TL;DR: How to Speed Up Your WordPress Website
Help URL: Platform: https://help.bluecarbons.com
Goal: Improve load time, Core Web Vitals, and conversions with quick, high-impact actions.
What to measure first
Run PageSpeed Insights and Lighthouse on key templates (home, blog post, product, checkout) and record LCP, INP, and CLS as baselines.
Use a secondary test (e.g., GTmetrix) for filmstrip and waterfall to spot render-blocking assets and slow third-parties.
Set target thresholds: LCP ≤ 2.5s, INP ≤ 200ms, CLS ≤ 0.1 on mobile.
High-impact checklist
- Enable caching and compression
- Install a caching solution to serve static HTML to anonymous users.
- Turn on GZIP or Brotli compression and browser caching headers.
- Exclude dynamic pages (cart, checkout, account, search) from full-page cache.
Optimize images and lazy load
- Convert images to WebP/AVIF and compress to ~75% quality or visually lossless.
- Resize to actual rendered dimensions; serve responsive srcset sizes.
- Enable lazy loading for images, iframes, and video embeds; add placeholders to avoid CLS.
Minify/defer CSS and JS
- Minify CSS/JS/HTML; test in staging first.
- Inline critical CSS for above-the-fold; defer non-critical CSS.
- Defer or async non-critical JS; delay third-party scripts until user interaction when appropriate.
- Remove unused CSS/JS where feasible to cut payload.
Trim theme and plugins
- Switch to a lightweight, performance-first theme; avoid heavy sliders and animations.
- Audit plugins: remove duplicates, unused features, and slow add-ons.
- Replace bulky components with lean alternatives or native WordPress features.
Add a CDN
- Serve static assets (images, CSS, JS, fonts) from edge locations.
- Enable image optimization and resizing at the edge to reduce origin load.
- Validate caching headers and cache hit ratio after integration.
Database hygiene
- Clean post revisions, autoloaded options, expired transients, spam/trashed items.
- Optimize tables and schedule recurring cleanup tasks.
- Monitor autoload bloat in wp_options and reduce where possible.
Host and PHP upgrades
- Use modern PHP (8.x), HTTP/2 or HTTP/3, and server-level page/object caching.

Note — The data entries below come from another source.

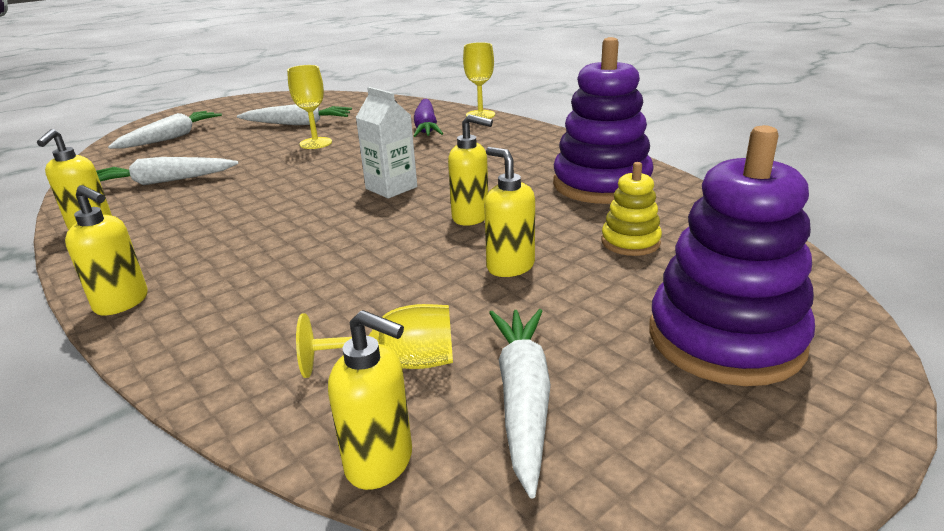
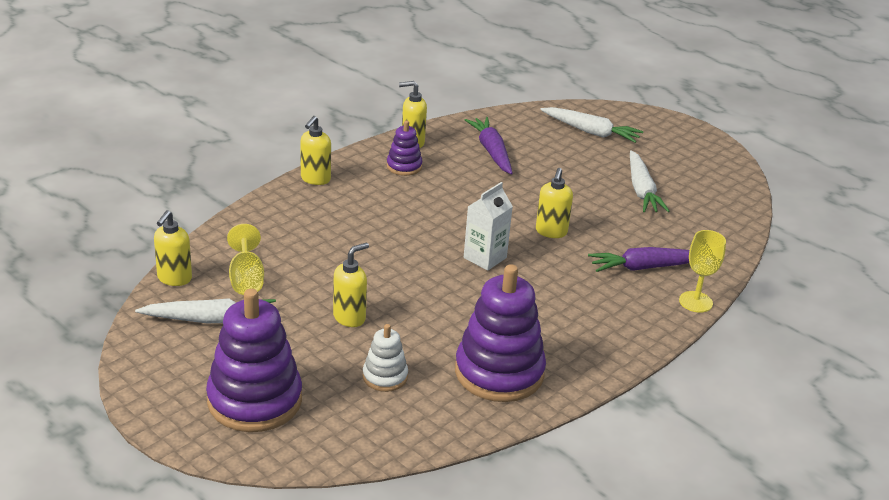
camera: 80 degrees right, 5 degrees up
white carrot [96,157,238,185] -> purple carrot [465,117,513,174]
yellow goblet [287,65,332,149] -> none
yellow soap dispenser [448,114,493,226] -> yellow soap dispenser moved to [536,168,573,238]
yellow stacking toy [601,162,662,256] -> white stacking toy [363,324,408,392]
none -> purple stacking toy [387,120,422,176]

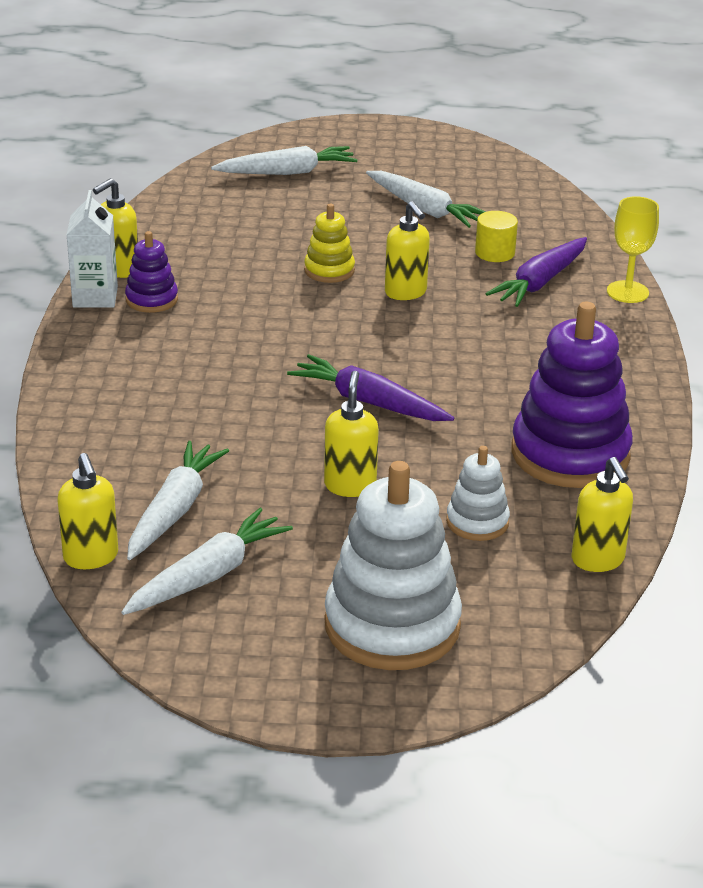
camera: 40 degrees left, 0 degrees up
purple stacking toy [206,289,302,432] -> white stacking toy [325,461,462,670]
yellow goblet [227,224,264,295] -> white carrot [127,441,229,560]
yellow soap dispenser [300,116,331,185] -> yellow soap dispenser moved to [572,457,633,572]
white carton [464,182,513,271] -> white carton moved to [67,190,118,308]
purple carrot [465,117,513,174] -> purple carrot moved to [287,354,454,421]
none -> yellow stacking toy [304,204,355,283]
none -> yellow cylinder [475,211,518,262]

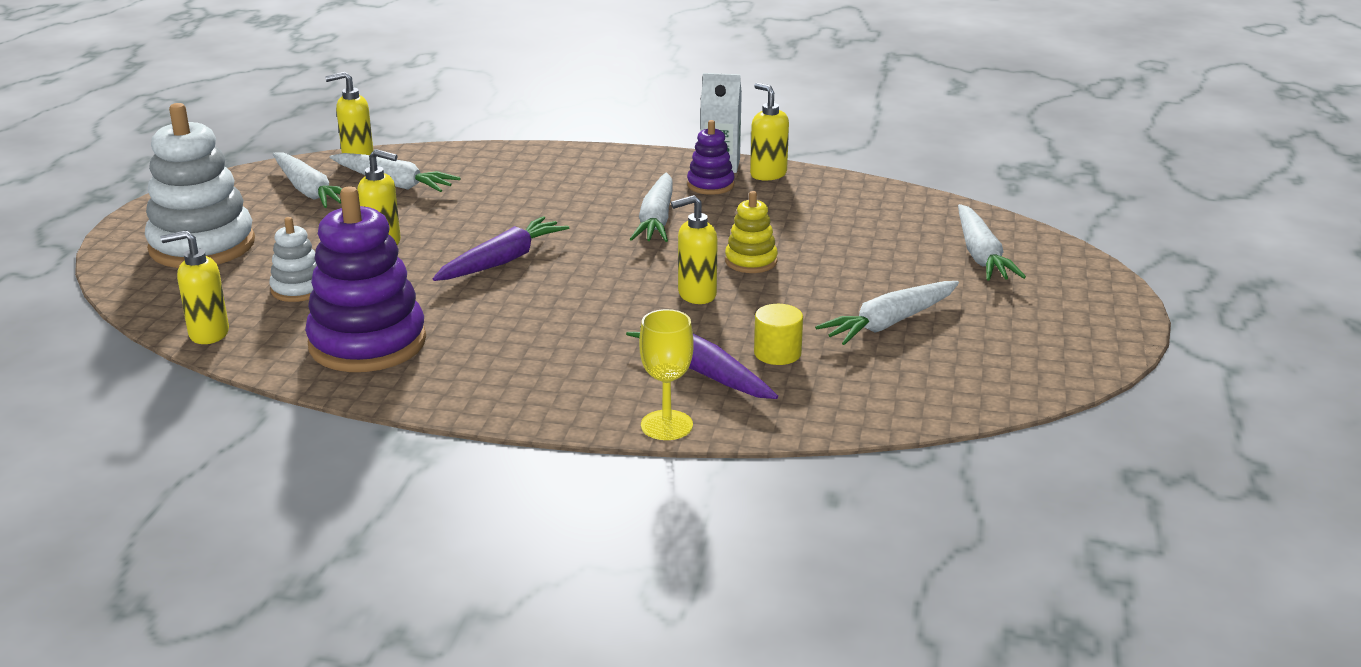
camera: 100 degrees right, 5 degrees down
none -> white carrot [630,173,673,242]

- Add object cache (Redis/Memcached) for dynamic views and logged-in users.
- Ensure adequate CPU/RAM and NVMe SSD storage for consistent TTFB.
Advanced tuning (Core Web Vitals)
- Preload key resources: hero image, primary font, critical CSS; preconnect to critical domains.
- Font strategy: limit families/weights, subset, self-host if possible, use font-display: swap.
- Template/query efficiency: cache fragments, paginate long loops, fix N+1 queries using a profiler.
Recommended order of operations
- Enable caching and compression
- Optimize images and lazy load
- Minify/defer assets
- Trim plugins and switch to a lightweight theme
Add CDN
- Database clean-up
- Host/PHP upgrades
Safe rollout playbook
- Always use a staging site, and take a full backup before changes.
- Roll out changes in small batches; re-test Lighthouse/PSI after each batch.
- Clear all layers of cache (plugin/server/CDN/browser) after deployments.
- Monitor real-user metrics (CrUX, GA4, or RUM) for at least a week post-change.
Troubleshooting tips
- Layout breaks after minify/defer: disable JS combine first; exclude jQuery, payment, and inline-critical scripts from optimization.
- CLS spikes: set explicit width/height for media, reserve space for ads/embeds, preload hero assets.
- LCP slow on mobile only: compress hero image, reduce above-the-fold JS/CSS, verify TTFB and server cache status.
- INP/interaction delays: cut long tasks (>50ms), delay non-critical JS, reduce third-party trackers and widgets.